Performance and scalability

With this article and some following I’ll focus on the application design and explain technical points I think relevant to understand our approach.

Today’s subject is performance and scalability in the visualization. Although other modules need high-quality performances, the visualization of thousands nodes and edges remains the major challenge. For a visualization-centered software like Gephi it is a key feature we attach great important.

What you can find in other network visualization software is either a poor visualization module or a stunning aspect but not efficient. For instance Pajek has a very efficient core and you can achieve a lot with it but problems starts when you want to visualize your network. With GUESS you are able to produce nice maps but the render engine starts suffering seriously over 2000 nodes. Gephi tries to combine an efficient render engine with looking good results.

In 2007 when we started designing the current version of Gephi we had in mind we want to create a new generation of network visualization software and hence we made some choices I will try to explain here.

Use multi-core
Already in 2007 and even more now multi-core processors impose new rules in software development. It brings appealing features but also some risks. However technology starts to be mature in this, all current Top 10 video games has been thought multi-thread from the beginning. Multi-core brings performance but does it bring scalability as well? I would say YES for Gephi because no matter how many processor you have, what can be parallelized will be parallelized. Graphics card are not able to parallelize yet but we count this would be the case in the future.

Use GPU
You may notice we got some inspiration from video games development. When using the graphic card features, Gephi’s render engine let the processor free for other computing and allows using GPU acceleration to speed up rendering. Apart allowing 3D graphs, many drawings are speed up by the GPU in Gephi. I would say the only problem is compatibility, due to the high number of different graphic cards on the market.

Architecture
The visualization package architecture is a compromise between flexibility and performances. In 3D engine design it is quite impossible to have both in the same time. Hence our engine has flexibility where it doesn’t harm efficiency.

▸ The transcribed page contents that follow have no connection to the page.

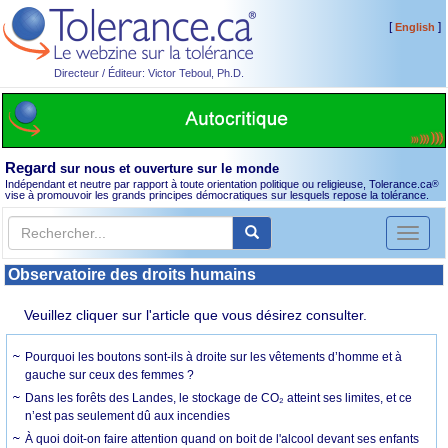
[
]
English
Directeur / Éditeur: Victor Teboul, Ph.D.
Regard
sur nous et ouverture sur le monde
Indépendant et neutre par rapport à toute orientation politique ou religieuse, Tolerance.ca
®
vise à promouvoir les grands principes démocratiques sur lesquels repose la tolérance.
Toggl
naviga
Observatoire des droits humains
Veuillez cliquer sur l'article que vous désirez consulter.
Pourquoi les boutons sont-ils à droite sur les vêtements d’homme et à
gauche sur ceux des femmes ?
Dans les forêts des Landes, le stockage de CO₂ atteint ses limites, et ce
n’est pas seulement dû aux incendies
À quoi doit-on faire attention quand on boit de l'alcool devant ses enfants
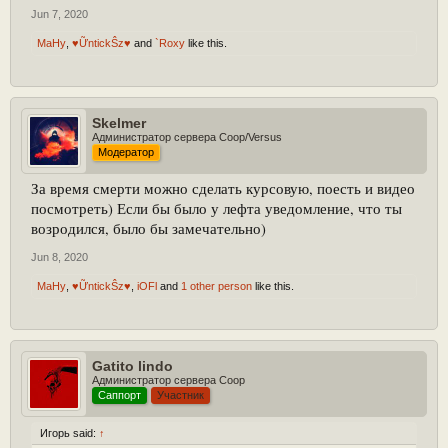
Jun 7, 2020
MaHy
,
♥ỮntickŜz♥
and
`Roxy
like this.
Skelmer
Администратор сервера Coop/Versus
Модератор
За время смерти можно сделать курсовую, поесть и видео
посмотреть) Если бы было у лефта уведомление, что ты
возродился, было бы замечательно)
Jun 8, 2020
MaHy
,
♥ỮntickŜz♥
,
iOFl
and
1 other person
like this.
Gatito lindo
Администратор сервера Coop
Саппорт
Участник
Игорь said:
↑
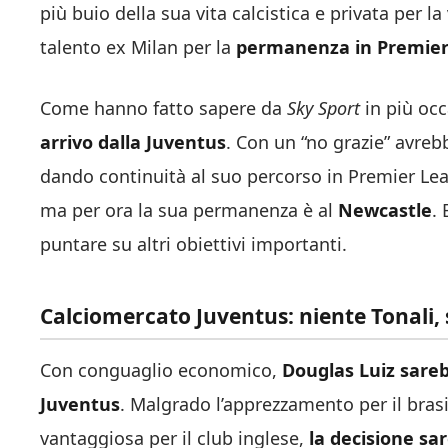
più buio della sua vita calcistica e privata per
talento ex Milan per la
permanenza in Premier
Come hanno fatto sapere da
Sky Sport
in più oc
arrivo dalla Juventus
. Con un “no grazie” avrebbe
dando continuità al suo percorso in Premier Leag
ma per ora la sua permanenza è al
Newcastle
.
puntare su altri obiettivi importanti.
Calciomercato Juventus: niente Tonali, s
Con conguaglio economico,
Douglas Luiz sarebb
Juventus
. Malgrado l’apprezzamento per il bra
vantaggiosa per il club inglese,
la decisione sa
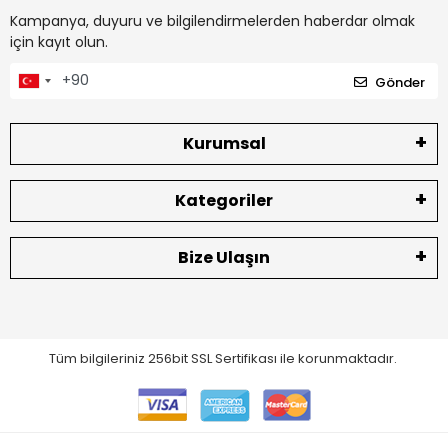
Kampanya, duyuru ve bilgilendirmelerden haberdar olmak
için kayıt olun.
Gönder
Kurumsal
Kategoriler
Bize Ulaşın
Tüm bilgileriniz 256bit SSL Sertifikası ile korunmaktadır.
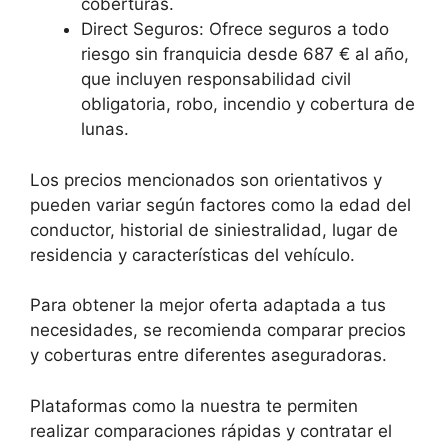
coberturas.
Direct Seguros: Ofrece seguros a todo
riesgo sin franquicia desde 687 € al año,
que incluyen responsabilidad civil
obligatoria, robo, incendio y cobertura de
lunas.
Los precios mencionados son orientativos y
pueden variar según factores como la edad del
conductor, historial de siniestralidad, lugar de
residencia y características del vehículo.
Para obtener la mejor oferta adaptada a tus
necesidades, se recomienda comparar precios
y coberturas entre diferentes aseguradoras.
Plataformas como la nuestra te permiten
realizar comparaciones rápidas y contratar el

These choices allow good performance for visualizing, and I would say it is only the beginning. Currently, up to 50,000 nodes can be visualized and even more but this depends on edges number and how your graph is spatialized. Indeed we use techniques to avoid computing of parts of the graphs out of the screen:

Octree cubes partition Octree cubes on a 3D graph

The graph is cut in fixed volumes in a structure called Octree. It is easy for the render engine to determine which cubes are hidden and which are visible. Only 3D objects in visible cubes are computed. As a consequence performances don’t depend on how much nodes you have in your network but how many you are currently visualizing. So even with huge graphs, zooming in and exploring parts of it remains fast.

Besides the current 3D engine, which is intended to work on all configurations a new one will be developed in 2009. Using the last features of graphic card, networks size limit around 200,000 nodes may be reached.